I recently saw a Dualit Espressivo in a kitchen shop for £160.

Couldn't believe that this is almost identical to my machine called "Elevation" that I purchased from Woolworth several years ago for £25 !!

I made a quick comparison and the only observable difference I could find is that the power button lights up on the Elevation where there's a separate power light on the Espressivo.

The steam control buttons are on the same side as the steam arm on the Dualit.

Theirs is also a "waste full" warning float on the Dualit.

My machine produces superb coffee and if it was to develop a fault, I would definitely consider replacing it with the Espressivo - even at 6.5x the cost!

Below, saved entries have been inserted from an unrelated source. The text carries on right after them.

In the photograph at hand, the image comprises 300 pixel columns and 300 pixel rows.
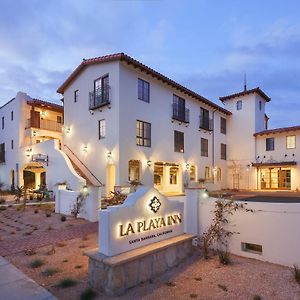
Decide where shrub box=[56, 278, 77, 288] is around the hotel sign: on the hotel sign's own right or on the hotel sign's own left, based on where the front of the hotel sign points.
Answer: on the hotel sign's own right

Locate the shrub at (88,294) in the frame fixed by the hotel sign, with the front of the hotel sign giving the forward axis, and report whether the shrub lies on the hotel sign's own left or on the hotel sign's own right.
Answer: on the hotel sign's own right

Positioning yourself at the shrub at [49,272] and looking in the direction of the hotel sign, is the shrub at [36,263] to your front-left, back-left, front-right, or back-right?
back-left

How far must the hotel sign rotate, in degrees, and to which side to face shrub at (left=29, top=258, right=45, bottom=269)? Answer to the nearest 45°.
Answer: approximately 135° to its right

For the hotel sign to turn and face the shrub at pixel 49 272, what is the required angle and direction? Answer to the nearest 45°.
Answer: approximately 135° to its right

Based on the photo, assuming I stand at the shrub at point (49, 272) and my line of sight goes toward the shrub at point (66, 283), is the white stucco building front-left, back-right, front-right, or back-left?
back-left

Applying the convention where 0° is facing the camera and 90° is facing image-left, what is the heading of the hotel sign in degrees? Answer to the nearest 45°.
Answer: approximately 315°

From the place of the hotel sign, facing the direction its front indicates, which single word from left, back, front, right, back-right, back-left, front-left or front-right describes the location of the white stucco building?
back-left
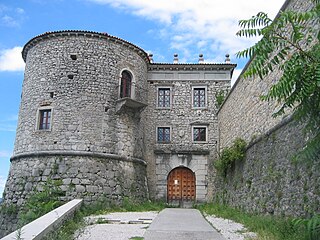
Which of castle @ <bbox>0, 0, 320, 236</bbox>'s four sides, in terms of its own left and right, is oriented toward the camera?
front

However, would the thought of paying so much more for something that appears virtually identical leave a bitter taste in my coffee though?


----------



## Mr Flibble (Apr 12, 2011)

That's got to be more than a coincidence!

Dualit aren't exactly famed for their espresso machines - it's possible that they bought the casing design or outsourced the build to another company.

Hopefully the internals in the £160 version (£129 in comet) are of better quality than the £25, but it'd certainly be interesting to see if you open them both up!


----------



## xtorange (Jan 10, 2013)

does anyone think that the Dualit group seal will therefore fit the Elevation? Because my Elevation, bought for £4 at the village fete umpteen years ago has split the seal. I am searching everywhere for a new seal because I don't want to replace an otherwise perfectly good machine!!!! This seal will probably retail at £2.99 or so.


----------



## Padder (Dec 14, 2012)

I had a previous version of an Elevation machine from woolies (black plastic), which was a delonghi under the skin from memory


----------



## xtorange (Jan 10, 2013)

Padder said:


> I had a previous version of an Elevation machine from woolies (black plastic), which was a delonghi under the skin from memory


thank you!


----------